练习任务 =>
**1.** 写出这篇关于CNN网络结构设计的短文中提到的全部卷积核尺寸。
**2.** 从这篇关于CNN网络结构设计的短文的最后一句之后接着往下写。
**** 文本段落
CNN网络结构设计的观点:
- 每一层卷积有多少filters,以及一共有多少层卷积,这些暂时没有理论支撑。一般都是靠感觉去设置几组候选值,然后通过实验挑选出其中的最佳值。
- 每一层卷积的filters数和网络的总卷积层数,构成了一个巨大的超参集合。一来没有理论去求解这个超参集合里的最优,二来没有足够的计算资源去穷举这个超参集合里的每一个组合,因此我们不知道这个超参集合里的最优组合是什么。
- 虽然说目前有比较火的研究方向针对这种自动神经网络结构搜索(NAS),这些自动搜索出来的网络在常规数据集上的建模结果显示(当然是达到一定的准确度):自动搜索出来的网络中的卷积核的类别有包括各种常见的型号(3x3、5x5、7x7),且在网络中的前后排布没有规律。
- 知乎的一位网友认为:“在网络中使用不同种类、不同大小的卷积核,尤其是在非串联结构中,大概率会取得更好的效果。”
- 在ProxylessNAS中,作者发现:降采样层的卷积核大小相对较大,作者认为大的卷积核有利于在降采样时保留更多的信息。
- 至于卷积核的大小. 取决于要提取的特征分布和区分度.如果本身要提取的特征很小那卷积核也应该很小,卷积核太大比如16x16 vs 4x4这样的差异可能导致丢失一些局部特征。
********
**** 展示材料
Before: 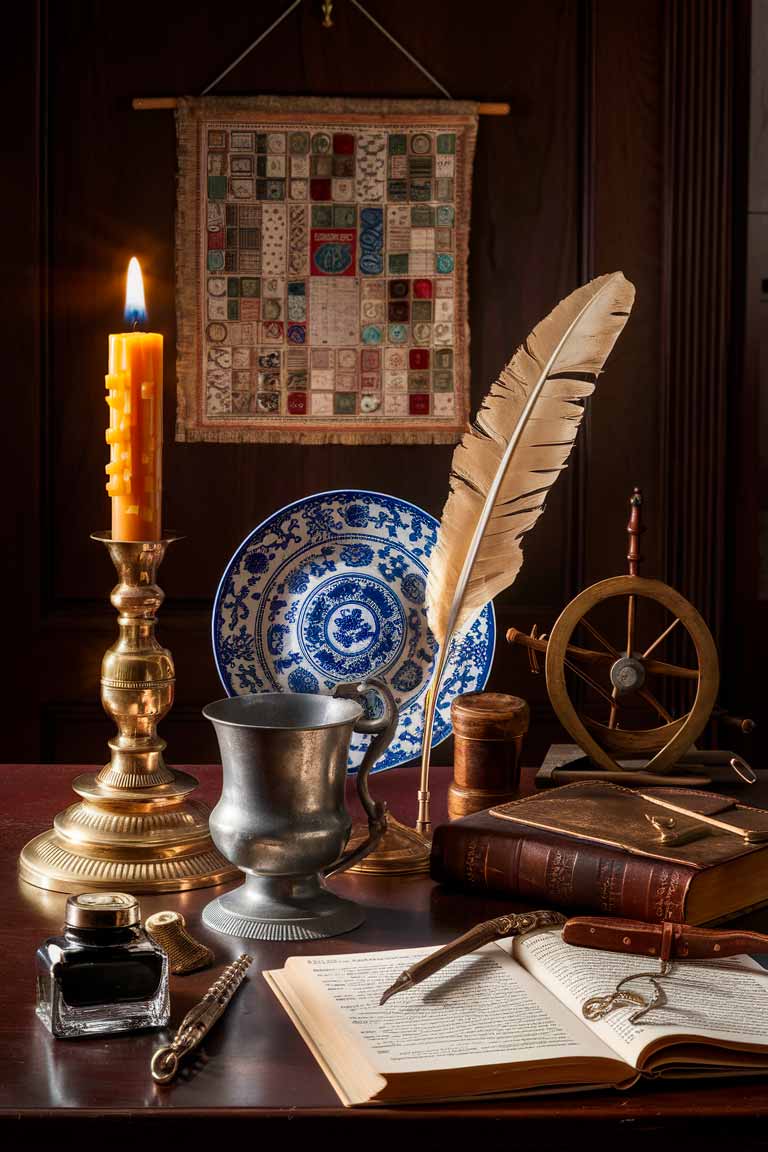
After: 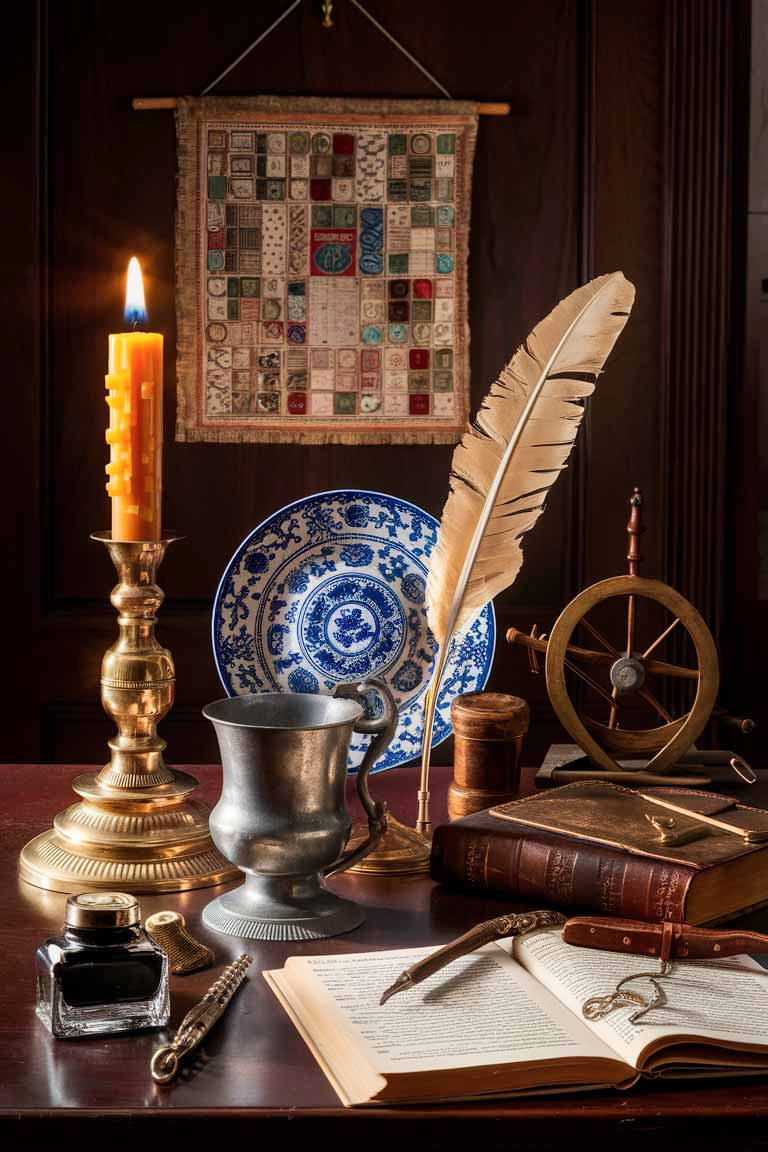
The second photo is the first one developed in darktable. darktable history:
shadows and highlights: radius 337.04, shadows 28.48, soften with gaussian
********
各题答案 =>
**1.** 3x3、5x5、7x7、16x16、4x4

**2.**
feature map个数如何选择:
- 关于feature map的个数,有一个大部分网络都在遵循的原则就是当输出特征图尺寸减半时,输出特征图的通道数应该加倍,这样保证相邻卷积层所包含的信息量不会相差太大
- 至于全连接层的节点数,首先现有的分类网络的最后一层几乎都是使用softmax函数激活,输出图片属于每一个类别的概率值,所以最后一层的节点数等于待分类图片的类别数,这是毋庸置疑的。而在Network in network提出全局平均池化(GAP)后,主流的网络几乎都是在特征图尺寸降低到7*7左右时,直接GAP+全连接+softmax输出分类概率。这样网络中只有一层全连接层,其输入节点数是GAP之前的特征图个数,输出节点数是图片分类类别数目。